[2024] UKUT 128 (AAC)
Upper Tribunal Administrative Appeals Chamber

[2024] UKUT 128 (AAC)

Fecha: 20-Mar-2023

Submissions

Submissions

139.

The parents accepted that regulation 2(4) of the Belonging Regulations meant that those Regulations did not apply for the purpose of determining the education authority responsible for identifying, making and maintaining statements pursuant to the 2014 Act. That was the clear intention of regulation 2(4) as set out in the Explanatory Memorandum to the 2009 Regulations:

“Regulation 2(3) amends regulation 2 of the Principal Regulations to provide that those Regulations do not apply for the purpose of determining the education authority responsible for identifying, assessing, making and maintaining statements and performance of other functions under Part 4 of the Education Act 1996 relating to children with special educational needs”.

140.

Regulation 2(4) therefore had the effect of nullifying the earlier legal conclusion of the High Court in R(L)that the Belonging Regulations

“are relevant for the purpose of section 579(4) which begins with the words "for the purposes of this Act". Those are general words and are not confined to the question of recoupment””.

141.

The legal effect of regulation 2(4) was no wider than that nullification.

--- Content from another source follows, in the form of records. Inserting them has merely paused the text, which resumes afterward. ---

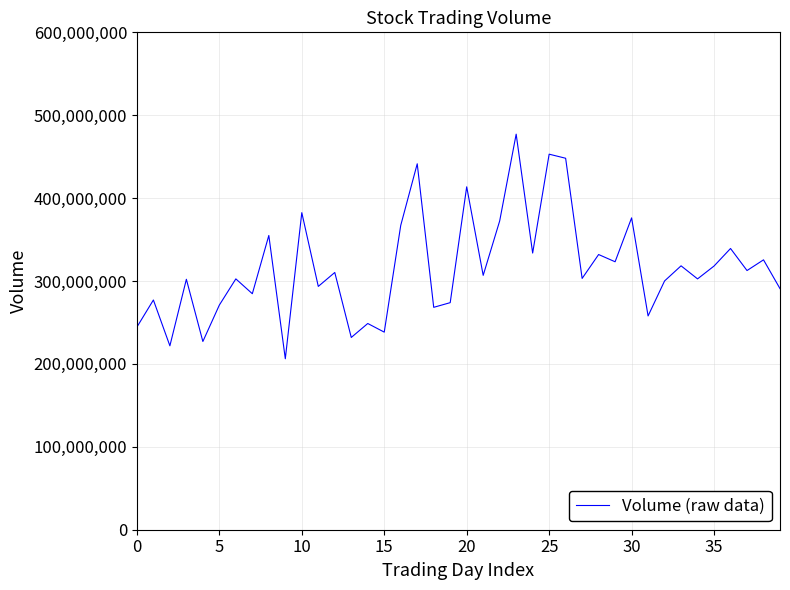

What is the difference between the maximum and minimum values?

270926600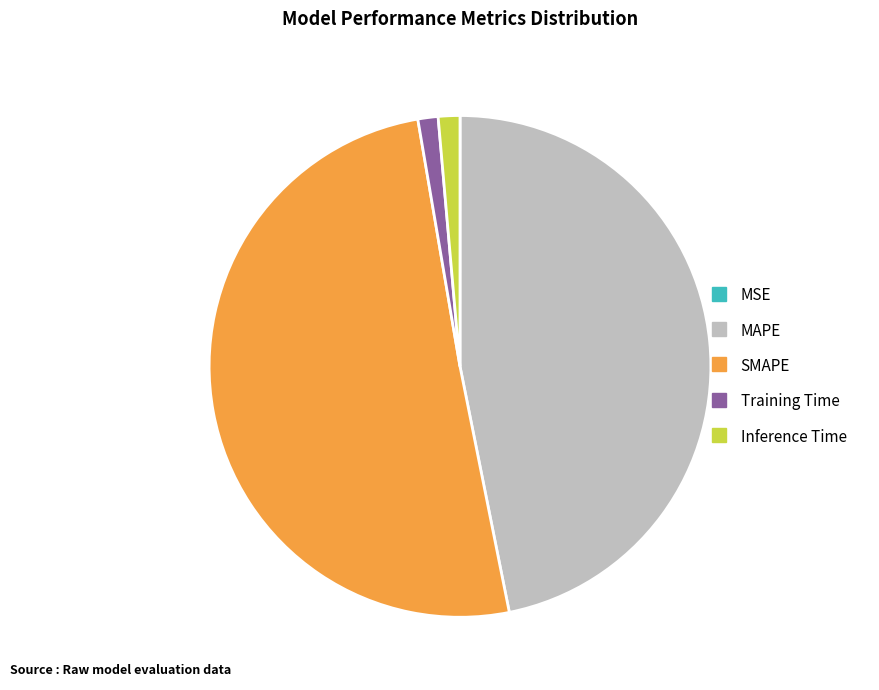

Combined, do SMAPE and MAPE account for over 50%?

Yes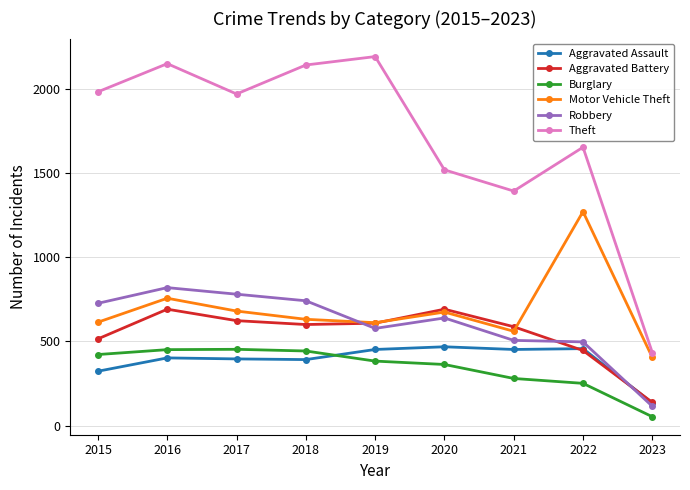

How many times do Aggravated Assault and Burglary cross each other?

1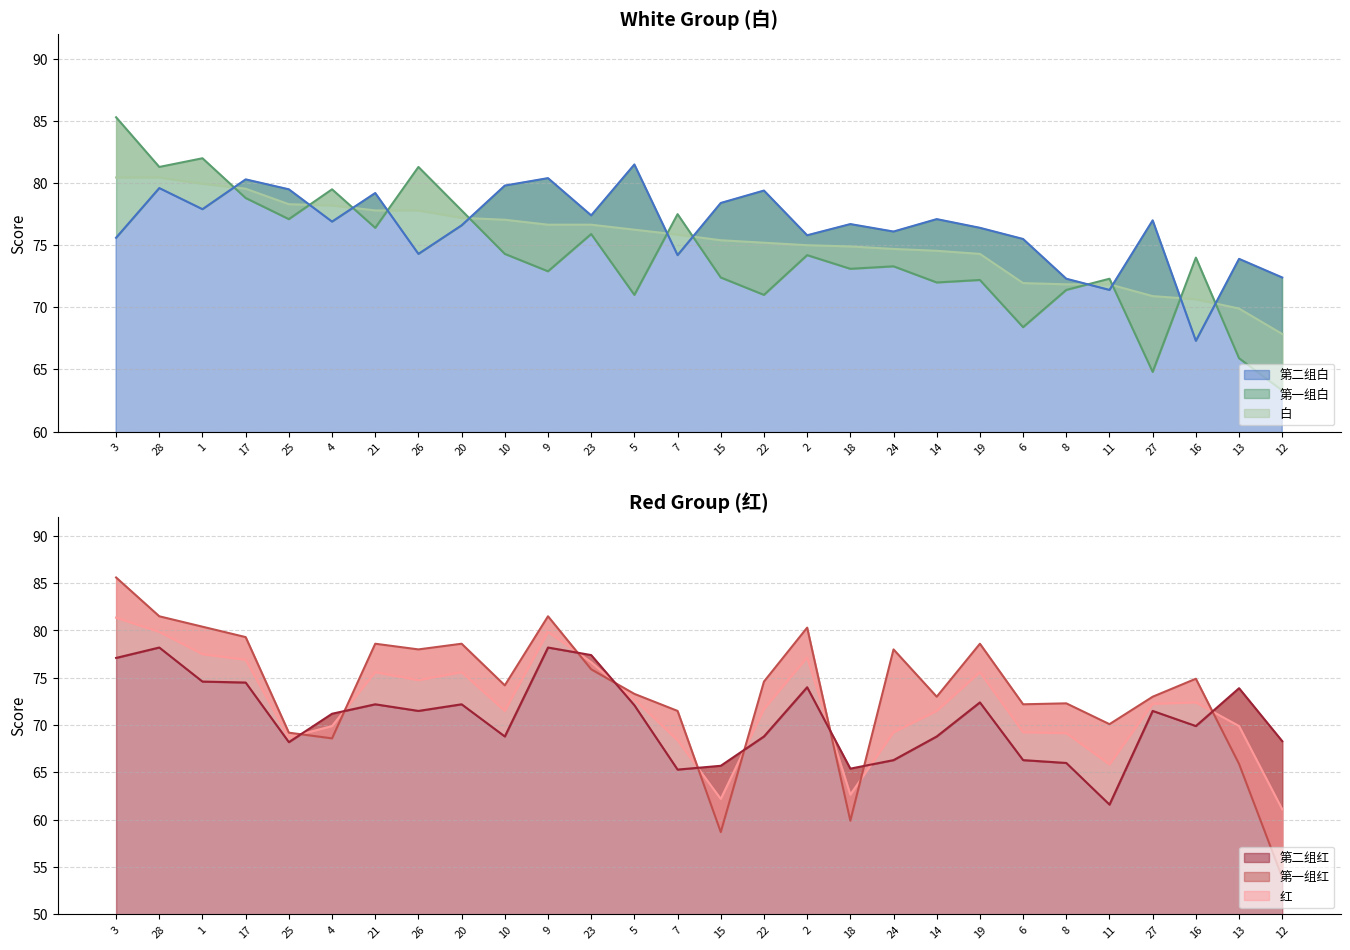

What is the average value of the 白 series?

75.4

It simply meant that the provision of an ordinary residence test in regulation 5 did not apply to s.24 of the 2014 Act. To put it another way, the Belonging Regulations did not dictate the meaning of s.24 of the 2014 Act.

142.

The 2009 consultation paper appeared to be the consultation related to the 2009 Regulations. The consultation paper might be an admissible aid to the construction of the 2009 Regulations which introduced regulation 2(4) of the Belonging Regulations (see R (Maughan) v Her Majesty's Senior Coroner for Oxfordshire[2020] UKSC 46 at [27]). The mischief at which the 2009 Regulations was aimed was that:

“The policy intent of amending regulation 7 of the Belonging Regulations and regulation 2 is to re-establish the Department’s position that the Regulations do not apply for the purposes of determining which local authority is responsible for identifying children’s SEN and, where necessary, assessing, drawing up and maintaining a statement for a child, and performing other functions under Part IV of the Education Act 1996. The judgement in the Waltham Forest/Staffordshire case means that the placing/home authority would be responsible for performing these functions in every case of LAC with statements placed out of authority”.

143.

Crucially, however, none of this meant that s.24 of the 2014 Act did not entail an ordinary residence test. Quite the opposite, in the parents’ submission:

(1)

had Parliament or the relevant Minister wished the interpretation of s.24 of the 2014 Act or its antecedent legislation to preclude an ordinary residence test, they would have set that out in terms in the Education (Areas to which Pupils and Students Belong) (Amendment) (England) Regulations 2009/1301, or in the 2014 Act itself, or the Special Educational Needs (Consequential Amendments to Subordinate Legislation) Order 2014/2103 (which amended regulation 2(4) of the Belonging Regulations to make reference to the s.24 after the passage of the 2014 Act).

(2)

the consultation paper was not an admissible aid to the construction of s.24 and its antecedent legislative provisions in the Education Act 1996. That must be so on normal principles of statutory interpretation, but in addition the consultation paper itself stated that it was not relevant to the meaning of the phrase “in their area” in s.24’s antecedent legislative provisions; the meaning of those words would instead be left to different legislation: “The forthcoming Children, Skills and Learning Bill will address the meaning of the term “in their area”.